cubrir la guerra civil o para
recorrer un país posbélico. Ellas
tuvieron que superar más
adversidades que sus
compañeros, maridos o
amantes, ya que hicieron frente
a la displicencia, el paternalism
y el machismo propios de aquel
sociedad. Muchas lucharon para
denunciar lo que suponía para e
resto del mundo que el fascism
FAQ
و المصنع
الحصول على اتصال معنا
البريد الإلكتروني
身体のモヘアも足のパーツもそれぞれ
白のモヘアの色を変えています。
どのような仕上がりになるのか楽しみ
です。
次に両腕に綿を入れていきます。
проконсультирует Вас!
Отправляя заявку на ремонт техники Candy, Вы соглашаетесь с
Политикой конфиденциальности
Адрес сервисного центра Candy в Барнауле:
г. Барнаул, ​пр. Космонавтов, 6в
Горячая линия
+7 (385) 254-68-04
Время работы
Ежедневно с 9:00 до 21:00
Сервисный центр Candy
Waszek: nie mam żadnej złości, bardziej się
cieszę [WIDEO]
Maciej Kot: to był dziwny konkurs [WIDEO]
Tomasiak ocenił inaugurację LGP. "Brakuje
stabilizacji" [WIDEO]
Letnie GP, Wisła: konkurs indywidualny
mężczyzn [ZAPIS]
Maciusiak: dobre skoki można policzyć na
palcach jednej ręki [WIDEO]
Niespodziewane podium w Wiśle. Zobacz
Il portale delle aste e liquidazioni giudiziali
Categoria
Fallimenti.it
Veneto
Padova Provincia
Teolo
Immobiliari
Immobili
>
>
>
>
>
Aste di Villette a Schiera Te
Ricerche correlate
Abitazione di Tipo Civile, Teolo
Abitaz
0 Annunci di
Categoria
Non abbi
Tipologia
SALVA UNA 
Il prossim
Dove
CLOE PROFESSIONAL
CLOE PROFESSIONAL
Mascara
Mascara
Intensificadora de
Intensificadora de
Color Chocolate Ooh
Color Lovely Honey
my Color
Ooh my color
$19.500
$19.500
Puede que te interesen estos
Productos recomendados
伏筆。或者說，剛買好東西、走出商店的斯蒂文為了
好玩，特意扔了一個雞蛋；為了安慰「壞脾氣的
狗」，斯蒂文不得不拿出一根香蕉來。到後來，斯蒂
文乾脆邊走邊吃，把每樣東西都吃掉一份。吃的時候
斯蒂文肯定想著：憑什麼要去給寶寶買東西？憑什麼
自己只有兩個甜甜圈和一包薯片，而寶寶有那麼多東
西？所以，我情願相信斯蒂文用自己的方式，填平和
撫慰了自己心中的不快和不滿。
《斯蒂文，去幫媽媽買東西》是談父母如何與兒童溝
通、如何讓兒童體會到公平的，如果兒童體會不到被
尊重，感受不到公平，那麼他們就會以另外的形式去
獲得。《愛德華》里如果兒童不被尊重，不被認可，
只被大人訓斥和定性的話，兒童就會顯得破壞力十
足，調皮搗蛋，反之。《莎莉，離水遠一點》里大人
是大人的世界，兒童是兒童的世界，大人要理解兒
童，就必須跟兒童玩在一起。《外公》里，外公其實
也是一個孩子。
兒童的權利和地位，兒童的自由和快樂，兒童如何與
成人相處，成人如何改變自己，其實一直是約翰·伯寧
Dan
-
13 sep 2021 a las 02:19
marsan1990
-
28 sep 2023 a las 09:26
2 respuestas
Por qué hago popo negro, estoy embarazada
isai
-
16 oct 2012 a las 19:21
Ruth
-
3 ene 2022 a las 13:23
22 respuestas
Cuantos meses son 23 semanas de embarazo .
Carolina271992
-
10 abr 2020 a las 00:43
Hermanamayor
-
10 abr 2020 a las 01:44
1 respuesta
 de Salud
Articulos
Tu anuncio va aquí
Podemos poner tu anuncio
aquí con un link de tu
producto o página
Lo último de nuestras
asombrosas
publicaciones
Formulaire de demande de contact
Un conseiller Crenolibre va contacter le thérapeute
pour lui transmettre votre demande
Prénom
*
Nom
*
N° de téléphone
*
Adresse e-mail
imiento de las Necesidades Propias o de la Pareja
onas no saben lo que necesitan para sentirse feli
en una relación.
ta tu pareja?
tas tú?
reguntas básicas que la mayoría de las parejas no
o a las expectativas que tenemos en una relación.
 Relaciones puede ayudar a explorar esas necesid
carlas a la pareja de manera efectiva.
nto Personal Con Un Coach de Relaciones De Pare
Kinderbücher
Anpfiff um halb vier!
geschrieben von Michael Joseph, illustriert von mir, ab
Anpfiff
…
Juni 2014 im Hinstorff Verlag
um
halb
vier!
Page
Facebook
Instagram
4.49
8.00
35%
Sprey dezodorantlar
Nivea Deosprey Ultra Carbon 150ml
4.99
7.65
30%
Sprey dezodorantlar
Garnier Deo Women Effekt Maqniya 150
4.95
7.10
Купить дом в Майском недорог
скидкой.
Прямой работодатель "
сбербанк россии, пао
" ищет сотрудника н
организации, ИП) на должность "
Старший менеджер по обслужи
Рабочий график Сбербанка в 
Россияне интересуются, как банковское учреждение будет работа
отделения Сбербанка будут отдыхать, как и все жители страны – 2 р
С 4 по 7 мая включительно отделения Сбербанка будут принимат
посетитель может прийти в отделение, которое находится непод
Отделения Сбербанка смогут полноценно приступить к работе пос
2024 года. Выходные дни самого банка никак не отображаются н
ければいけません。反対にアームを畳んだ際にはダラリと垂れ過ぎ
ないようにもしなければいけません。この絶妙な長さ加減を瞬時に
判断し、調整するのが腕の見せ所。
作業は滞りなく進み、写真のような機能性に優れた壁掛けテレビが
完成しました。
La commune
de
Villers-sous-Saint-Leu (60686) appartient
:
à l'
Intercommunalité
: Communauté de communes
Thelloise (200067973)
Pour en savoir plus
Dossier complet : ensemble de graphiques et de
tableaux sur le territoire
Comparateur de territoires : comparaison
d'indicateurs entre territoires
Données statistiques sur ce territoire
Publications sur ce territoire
---+---
> [TASK STATEMENT]:
Return every line of the material above unchanged, keeping each line's wording and order.

> [YOUR SOLUTION]:
cubrir la guerra civil o para
recorrer un país posbélico. Ellas
tuvieron que superar más
adversidades que sus
compañeros, maridos o
amantes, ya que hicieron frente
a la displicencia, el paternalism
y el machismo propios de aquel
sociedad. Muchas lucharon para
denunciar lo que suponía para e
resto del mundo que el fascism
FAQ
و المصنع
الحصول على اتصال معنا
البريد الإلكتروني
身体のモヘアも足のパーツもそれぞれ
白のモヘアの色を変えています。
どのような仕上がりになるのか楽しみ
です。
次に両腕に綿を入れていきます。
проконсультирует Вас!
Отправляя заявку на ремонт техники Candy, Вы соглашаетесь с
Политикой конфиденциальности
Адрес сервисного центра Candy в Барнауле:
г. Барнаул, ​пр. Космонавтов, 6в
Горячая линия
+7 (385) 254-68-04
Время работы
Ежедневно с 9:00 до 21:00
Сервисный центр Candy
Waszek: nie mam żadnej złości, bardziej się
cieszę [WIDEO]
Maciej Kot: to był dziwny konkurs [WIDEO]
Tomasiak ocenił inaugurację LGP. "Brakuje
stabilizacji" [WIDEO]
Letnie GP, Wisła: konkurs indywidualny
mężczyzn [ZAPIS]
Maciusiak: dobre skoki można policzyć na
palcach jednej ręki [WIDEO]
Niespodziewane podium w Wiśle. Zobacz
Il portale delle aste e liquidazioni giudiziali
Categoria
Fallimenti.it
Veneto
Padova Provincia
Teolo
Immobiliari
Immobili
>
>
>
>
>
Aste di Villette a Schiera Te
Ricerche correlate
Abitazione di Tipo Civile, Teolo
Abitaz
0 Annunci di
Categoria
Non abbi
Tipologia
SALVA UNA 
Il prossim
Dove
CLOE PROFESSIONAL
CLOE PROFESSIONAL
Mascara
Mascara
Intensificadora de
Intensificadora de
Color Chocolate Ooh
Color Lovely Honey
my Color
Ooh my color
$19.500
$19.500
Puede que te interesen estos
Productos recomendados
伏筆。或者說，剛買好東西、走出商店的斯蒂文為了
好玩，特意扔了一個雞蛋；為了安慰「壞脾氣的
狗」，斯蒂文不得不拿出一根香蕉來。到後來，斯蒂
文乾脆邊走邊吃，把每樣東西都吃掉一份。吃的時候
斯蒂文肯定想著：憑什麼要去給寶寶買東西？憑什麼
自己只有兩個甜甜圈和一包薯片，而寶寶有那麼多東
西？所以，我情願相信斯蒂文用自己的方式，填平和
撫慰了自己心中的不快和不滿。
《斯蒂文，去幫媽媽買東西》是談父母如何與兒童溝
通、如何讓兒童體會到公平的，如果兒童體會不到被
尊重，感受不到公平，那麼他們就會以另外的形式去
獲得。《愛德華》里如果兒童不被尊重，不被認可，
只被大人訓斥和定性的話，兒童就會顯得破壞力十
足，調皮搗蛋，反之。《莎莉，離水遠一點》里大人
是大人的世界，兒童是兒童的世界，大人要理解兒
童，就必須跟兒童玩在一起。《外公》里，外公其實
也是一個孩子。
兒童的權利和地位，兒童的自由和快樂，兒童如何與
成人相處，成人如何改變自己，其實一直是約翰·伯寧
Dan
-
13 sep 2021 a las 02:19
marsan1990
-
28 sep 2023 a las 09:26
2 respuestas
Por qué hago popo negro, estoy embarazada
isai
-
16 oct 2012 a las 19:21
Ruth
-
3 ene 2022 a las 13:23
22 respuestas
Cuantos meses son 23 semanas de embarazo .
Carolina271992
-
10 abr 2020 a las 00:43
Hermanamayor
-
10 abr 2020 a las 01:44
1 respuesta
 de Salud
Articulos
Tu anuncio va aquí
Podemos poner tu anuncio
aquí con un link de tu
producto o página
Lo último de nuestras
asombrosas
publicaciones
Formulaire de demande de contact
Un conseiller Crenolibre va contacter le thérapeute
pour lui transmettre votre demande
Prénom
*
Nom
*
N° de téléphone
*
Adresse e-mail
imiento de las Necesidades Propias o de la Pareja
onas no saben lo que necesitan para sentirse feli
en una relación.
ta tu pareja?
tas tú?
reguntas básicas que la mayoría de las parejas no
o a las expectativas que tenemos en una relación.
 Relaciones puede ayudar a explorar esas necesid
carlas a la pareja de manera efectiva.
nto Personal Con Un Coach de Relaciones De Pare
Kinderbücher
Anpfiff um halb vier!
geschrieben von Michael Joseph, illustriert von mir, ab
Anpfiff
…
Juni 2014 im Hinstorff Verlag
um
halb
vier!
Page
Facebook
Instagram
4.49
8.00
35%
Sprey dezodorantlar
Nivea Deosprey Ultra Carbon 150ml
4.99
7.65
30%
Sprey dezodorantlar
Garnier Deo Women Effekt Maqniya 150
4.95
7.10
Купить дом в Майском недорог
скидкой.
Прямой работодатель "
сбербанк россии, пао
" ищет сотрудника н
организации, ИП) на должность "
Старший менеджер по обслужи
Рабочий график Сбербанка в 
Россияне интересуются, как банковское учреждение будет работа
отделения Сбербанка будут отдыхать, как и все жители страны – 2 р
С 4 по 7 мая включительно отделения Сбербанка будут принимат
посетитель может прийти в отделение, которое находится непод
Отделения Сбербанка смогут полноценно приступить к работе пос
2024 года. Выходные дни самого банка никак не отображаются н
ければいけません。反対にアームを畳んだ際にはダラリと垂れ過ぎ
ないようにもしなければいけません。この絶妙な長さ加減を瞬時に
判断し、調整するのが腕の見せ所。
作業は滞りなく進み、写真のような機能性に優れた壁掛けテレビが
完成しました。
La commune
de
Villers-sous-Saint-Leu (60686) appartient
:
à l'
Intercommunalité
: Communauté de communes
Thelloise (200067973)
Pour en savoir plus
Dossier complet : ensemble de graphiques et de
tableaux sur le territoire
Comparateur de territoires : comparaison
d'indicateurs entre territoires
Données statistiques sur ce territoire
Publications sur ce territoire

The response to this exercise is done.